Song
- Language: German
- English title: "In Heaven There is No Beer"
- Published: 1956
- Genre: Drinking song
- Composer: Ralph Maria Siegel
- Lyricist: Ernst Neubach

= In Heaven There Is No Beer =

Polka song

"In Heaven There is No Beer" is a polka song about the existential pleasures of beer drinking. The title of the song implies a reason for drinking beer while you are still alive. The song in German is "Im Himmel gibt's kein Bier", in Spanish, "En El Cielo No Hay Cerveza". It was originally composed as a movie score for the film Die Fischerin vom Bodensee, 1956, by Ernst Neubach and Ralph Maria Siegel. The English lyrics are credited to Art Walunas.

The song was the inspiration for the title of the 1984 film and 1985 Sundance Film Festival winner, In Heaven There Is No Beer?, which also featured the song "Who Stole the Kishka?"

A version of the song by the Amherst, Massachusetts, band Clean Living became a hit in 1972 (US Billboard #49, Cash Box #34; Canada #51, New Zealand #16).

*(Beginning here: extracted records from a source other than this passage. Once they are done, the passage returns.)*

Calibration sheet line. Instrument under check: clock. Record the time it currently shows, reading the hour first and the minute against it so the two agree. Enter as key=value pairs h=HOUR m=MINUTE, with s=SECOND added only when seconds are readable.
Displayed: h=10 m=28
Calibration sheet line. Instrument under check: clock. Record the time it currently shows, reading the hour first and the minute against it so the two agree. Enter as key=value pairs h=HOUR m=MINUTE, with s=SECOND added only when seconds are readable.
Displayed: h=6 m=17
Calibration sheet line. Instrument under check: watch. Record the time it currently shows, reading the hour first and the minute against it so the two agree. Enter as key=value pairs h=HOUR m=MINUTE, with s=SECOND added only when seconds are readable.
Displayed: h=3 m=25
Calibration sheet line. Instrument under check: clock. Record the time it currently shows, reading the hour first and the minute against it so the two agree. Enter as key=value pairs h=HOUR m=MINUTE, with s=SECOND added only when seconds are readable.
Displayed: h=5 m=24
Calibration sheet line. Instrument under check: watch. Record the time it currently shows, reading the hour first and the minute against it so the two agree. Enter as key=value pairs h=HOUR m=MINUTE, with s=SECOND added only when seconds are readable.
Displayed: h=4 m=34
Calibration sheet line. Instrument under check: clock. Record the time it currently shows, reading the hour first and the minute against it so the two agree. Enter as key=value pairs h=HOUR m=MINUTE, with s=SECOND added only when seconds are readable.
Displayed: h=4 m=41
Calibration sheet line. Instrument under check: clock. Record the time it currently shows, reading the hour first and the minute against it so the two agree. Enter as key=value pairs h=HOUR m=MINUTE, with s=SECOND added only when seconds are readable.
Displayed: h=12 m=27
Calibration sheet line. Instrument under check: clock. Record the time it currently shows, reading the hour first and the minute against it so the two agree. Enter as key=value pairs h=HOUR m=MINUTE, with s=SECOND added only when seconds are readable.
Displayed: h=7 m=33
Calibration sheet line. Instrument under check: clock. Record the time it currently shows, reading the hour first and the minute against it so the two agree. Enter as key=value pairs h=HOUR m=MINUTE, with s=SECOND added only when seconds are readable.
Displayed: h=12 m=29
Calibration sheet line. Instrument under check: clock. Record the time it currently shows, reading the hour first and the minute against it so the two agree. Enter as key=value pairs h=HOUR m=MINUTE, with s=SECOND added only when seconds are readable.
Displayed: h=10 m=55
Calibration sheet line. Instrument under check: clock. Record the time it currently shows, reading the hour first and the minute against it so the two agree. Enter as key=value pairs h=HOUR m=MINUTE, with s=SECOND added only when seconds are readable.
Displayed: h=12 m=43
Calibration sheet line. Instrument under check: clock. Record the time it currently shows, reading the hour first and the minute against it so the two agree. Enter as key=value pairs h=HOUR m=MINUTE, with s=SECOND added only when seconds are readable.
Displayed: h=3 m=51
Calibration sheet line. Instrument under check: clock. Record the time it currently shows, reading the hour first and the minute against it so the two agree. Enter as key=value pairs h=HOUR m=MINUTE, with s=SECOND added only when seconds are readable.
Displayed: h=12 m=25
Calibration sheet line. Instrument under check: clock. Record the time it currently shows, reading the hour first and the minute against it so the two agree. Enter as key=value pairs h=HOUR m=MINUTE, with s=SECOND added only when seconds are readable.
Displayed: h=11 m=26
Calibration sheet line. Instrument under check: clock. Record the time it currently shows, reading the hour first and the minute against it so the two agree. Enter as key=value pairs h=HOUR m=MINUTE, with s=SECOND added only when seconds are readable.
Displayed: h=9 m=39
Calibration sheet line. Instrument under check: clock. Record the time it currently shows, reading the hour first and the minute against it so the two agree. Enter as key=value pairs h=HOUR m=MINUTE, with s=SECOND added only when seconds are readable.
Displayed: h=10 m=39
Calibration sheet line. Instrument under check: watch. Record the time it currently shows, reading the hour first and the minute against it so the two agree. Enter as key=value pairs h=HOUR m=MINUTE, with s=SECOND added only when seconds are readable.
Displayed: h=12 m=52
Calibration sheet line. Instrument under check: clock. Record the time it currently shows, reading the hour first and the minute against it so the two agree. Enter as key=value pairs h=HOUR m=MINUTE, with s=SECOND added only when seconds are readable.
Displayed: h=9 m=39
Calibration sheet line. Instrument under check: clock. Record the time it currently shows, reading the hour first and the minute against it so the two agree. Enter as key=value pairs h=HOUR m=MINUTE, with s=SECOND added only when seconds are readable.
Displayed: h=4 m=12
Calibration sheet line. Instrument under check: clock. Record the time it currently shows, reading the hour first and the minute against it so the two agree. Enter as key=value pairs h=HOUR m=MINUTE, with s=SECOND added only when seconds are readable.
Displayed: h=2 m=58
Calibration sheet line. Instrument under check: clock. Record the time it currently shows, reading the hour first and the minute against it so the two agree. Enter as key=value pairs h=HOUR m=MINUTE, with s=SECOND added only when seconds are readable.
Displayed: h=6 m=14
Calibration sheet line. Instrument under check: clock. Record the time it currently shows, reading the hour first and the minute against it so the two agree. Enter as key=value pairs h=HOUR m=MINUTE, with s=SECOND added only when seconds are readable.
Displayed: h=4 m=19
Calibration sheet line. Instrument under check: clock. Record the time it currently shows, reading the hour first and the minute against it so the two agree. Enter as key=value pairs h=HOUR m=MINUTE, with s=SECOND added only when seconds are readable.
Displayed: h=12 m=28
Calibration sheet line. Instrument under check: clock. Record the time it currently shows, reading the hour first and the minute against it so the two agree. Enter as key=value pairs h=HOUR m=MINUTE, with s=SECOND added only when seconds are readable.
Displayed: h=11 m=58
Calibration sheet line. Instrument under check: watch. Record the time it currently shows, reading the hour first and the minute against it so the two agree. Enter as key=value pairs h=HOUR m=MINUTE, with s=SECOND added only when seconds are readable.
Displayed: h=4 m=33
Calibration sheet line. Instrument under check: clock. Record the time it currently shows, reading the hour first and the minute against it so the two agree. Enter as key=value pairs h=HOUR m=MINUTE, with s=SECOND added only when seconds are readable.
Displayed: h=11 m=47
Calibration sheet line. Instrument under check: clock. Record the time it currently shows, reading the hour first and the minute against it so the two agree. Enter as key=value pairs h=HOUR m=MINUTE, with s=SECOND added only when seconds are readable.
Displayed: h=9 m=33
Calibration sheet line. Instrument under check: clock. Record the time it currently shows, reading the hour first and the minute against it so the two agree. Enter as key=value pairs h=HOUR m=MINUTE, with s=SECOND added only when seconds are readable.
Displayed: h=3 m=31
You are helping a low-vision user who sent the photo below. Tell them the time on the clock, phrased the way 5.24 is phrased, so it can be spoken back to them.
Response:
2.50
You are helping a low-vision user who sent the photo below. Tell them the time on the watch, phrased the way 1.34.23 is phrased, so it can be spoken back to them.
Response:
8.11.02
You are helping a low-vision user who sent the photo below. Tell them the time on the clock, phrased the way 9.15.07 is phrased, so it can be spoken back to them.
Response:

The song is often played by college marching bands, most notably the Iowa Hawkeye Marching Band where it is known as the Hawkeye Victory Polka, and also Western Thunder Marching Band at the University of Wyoming, where it is called "The Beer Song." Students will chant "Beer Song" at home games until the band plays the song. The song is also played by North Dakota State University's Gold Star Marching Band following a Bison win in football games.